One indicator that is not bouncing around and has assumed a steady downward trend is an index of the dollar price of commodities. This might indicate a drying up of demand. Since it is widely assumed that China dominates consumption of these things, it is a reminder to keep a closer eye on other indicators from that country for sign of a cooling off. Contagion will be inevitable colds will be caught which will be considerably worse than the sniffle which has infected one of our noisier youthful socialist mouthpieces. This infection has conveniently caused him to be admitted to hospital instead of attending a disciplinary hearing. Because it is apparently “unethical, immoral and despicable” to enquire further on this unqualified woodworker’s health we have not learned if it was a private or a state hospital which is tending to the patient.  Anyone looking for a “Get Well Soon” card must be sure not to buy a “Sorry You Have Lost Your Job” one that is now selling well in the USA. Desperate times.
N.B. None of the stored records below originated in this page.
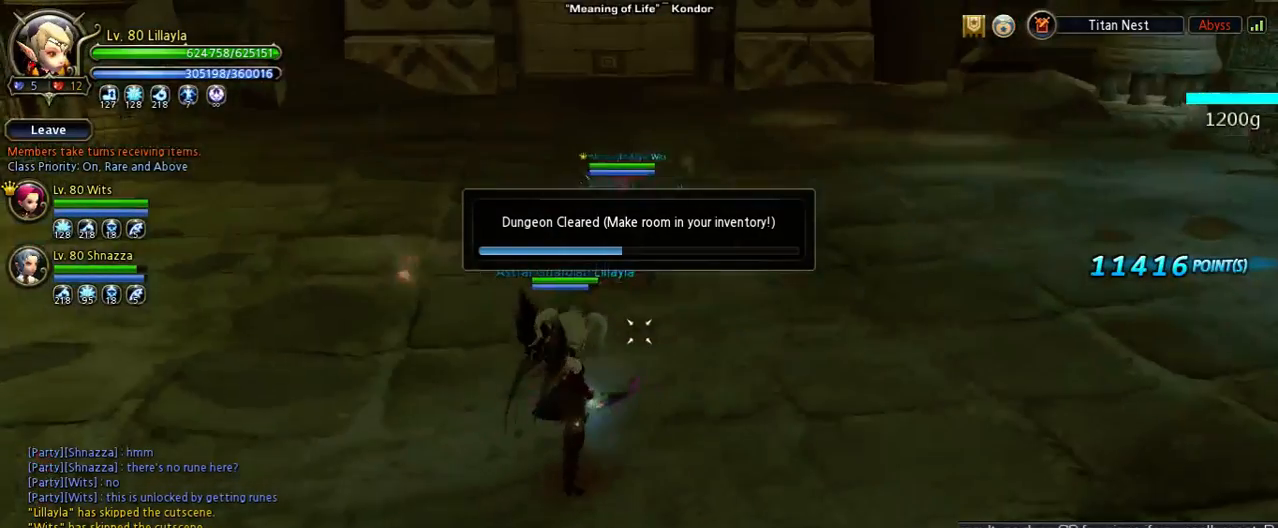
{"keys": ["shift"], "events": [[133, "shift", "down"], [233, "s", "down"], [467, "s", "up"]]}
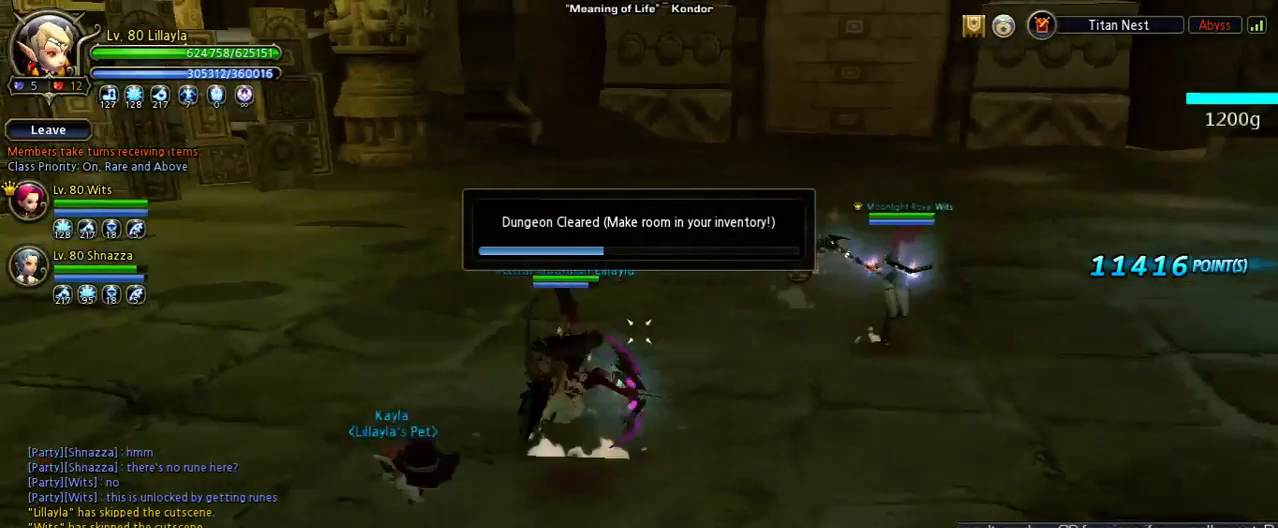
{"keys": ["a", "shift", "w"], "events": [[33, "shift", "up"], [333, "shift", "down"], [400, "a", "down"], [400, "w", "down"]]}
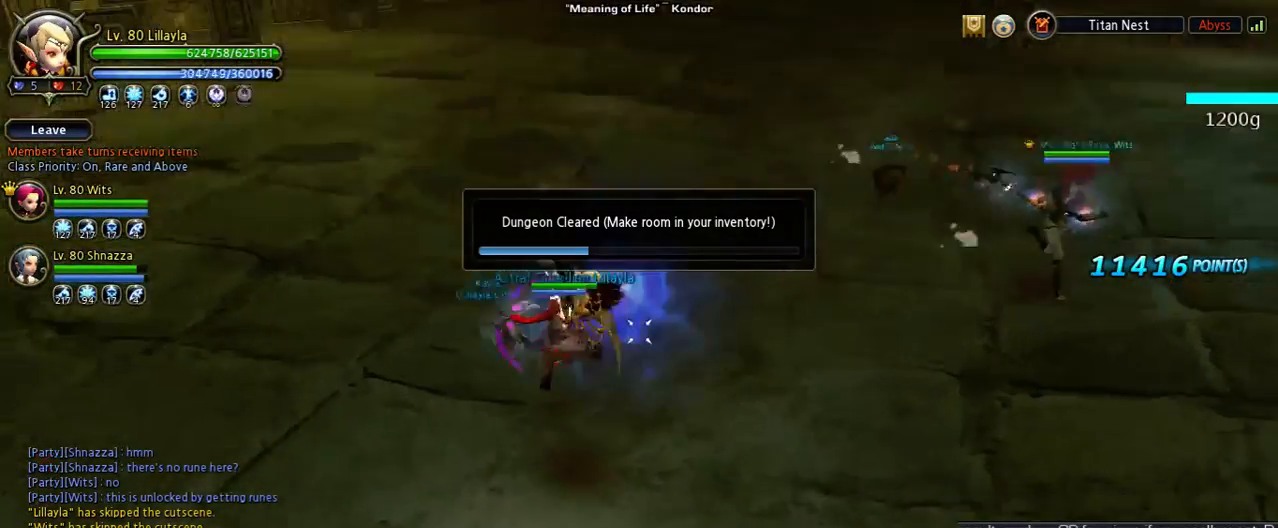
{"keys": ["a", "w"], "events": [[200, "shift", "up"]]}
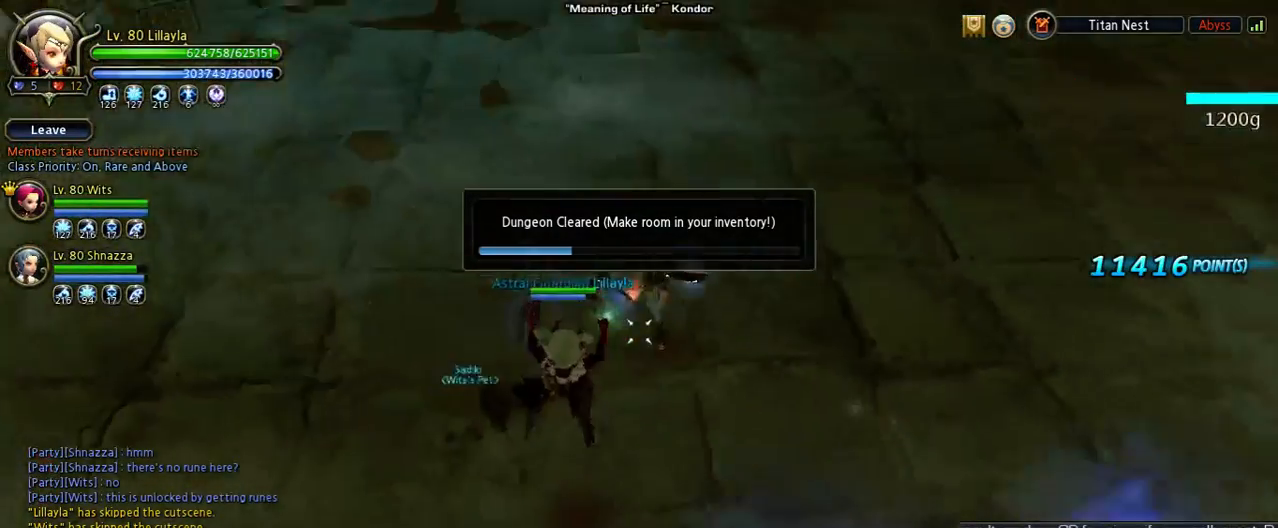
{"keys": ["a"], "events": [[167, "w", "up"]]}
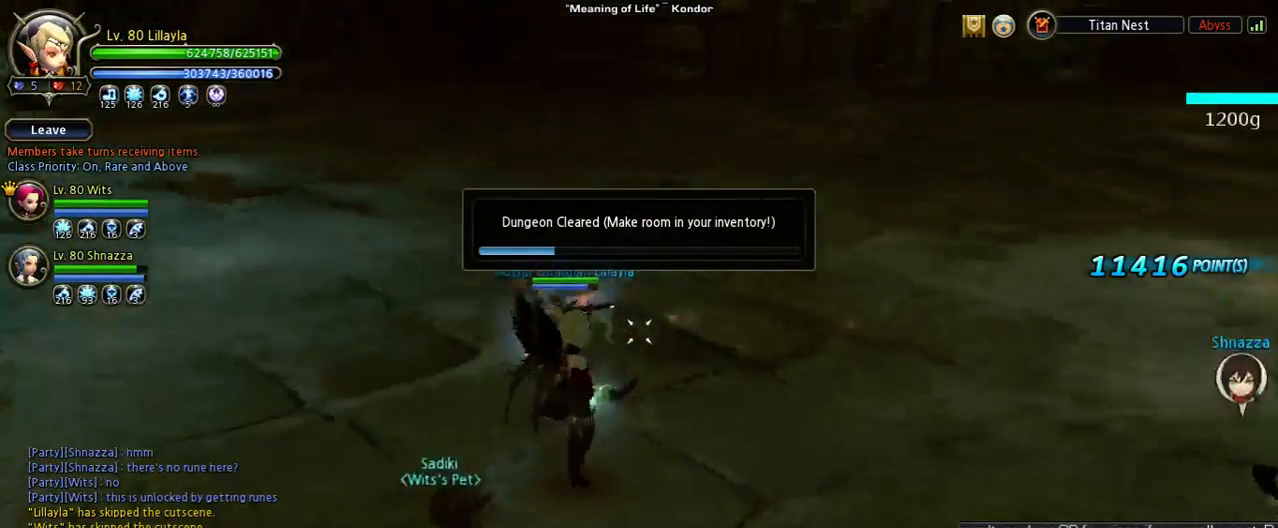
{"keys": ["a"], "events": [[267, "space", "down"], [467, "space", "up"]]}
Right now the market index is poised about midway between the August low and the May high, both of which are about 8% away. No one knows where it will be at year end or even next week. Bears worry that that many companies are reporting disappointing profit growth and others are unwilling to commit cash to expansion. Growth among businesses that actually add value to raw materials is meagre and far too many resources are being devoted to fulfilling regulatory obligations. My particular favourite is the obligation to demonstrate sustainability – whatever that is. A sustainable mine is an oxymoron. As has been pointed out by many others, the end result of a successful mine is just a hole in the ground. Even paper-shufflers in the money industry are capable of sustaining little more than ignorance and greed. But this has been cause enough for crowds of folk to spend late autumn camping in lower Manhattan on an “Occupy Wall Street” campaign.
It is doubtful if anyone at all understands what is happening in the Euro zone. This week Italy received a downgrade which is financial gobbledegook for “might not be able to repay its debts” Other such pronouncements by the so-called rating agencies, that it should be pointed out have a poor record in these matters, are likely. Earlier this year an exercise to “stress-test” many banks was carried out. Banks were asked to report how much money they had has lent to which borrowers and then an accountant prodded some buttons on the calculator to see what would happen if the borrower went “poof”. Naturally no bank wished to be seen to fail this test and so many probably succumbed to the temptation not to reveal all the skeletons in all the cupboards. This week however, as the Greek mess moved closer to “poof”, bones fell clattering to the floor in several places and it is depositors and shareholders who are now being stress-tested.
Back home our stress peaks at 7am on Sunday when the ‘bokke meet the Wallabies in the quarterfinal. Close to many billions of words have been written about this event so all I can add is “Go Bokke”!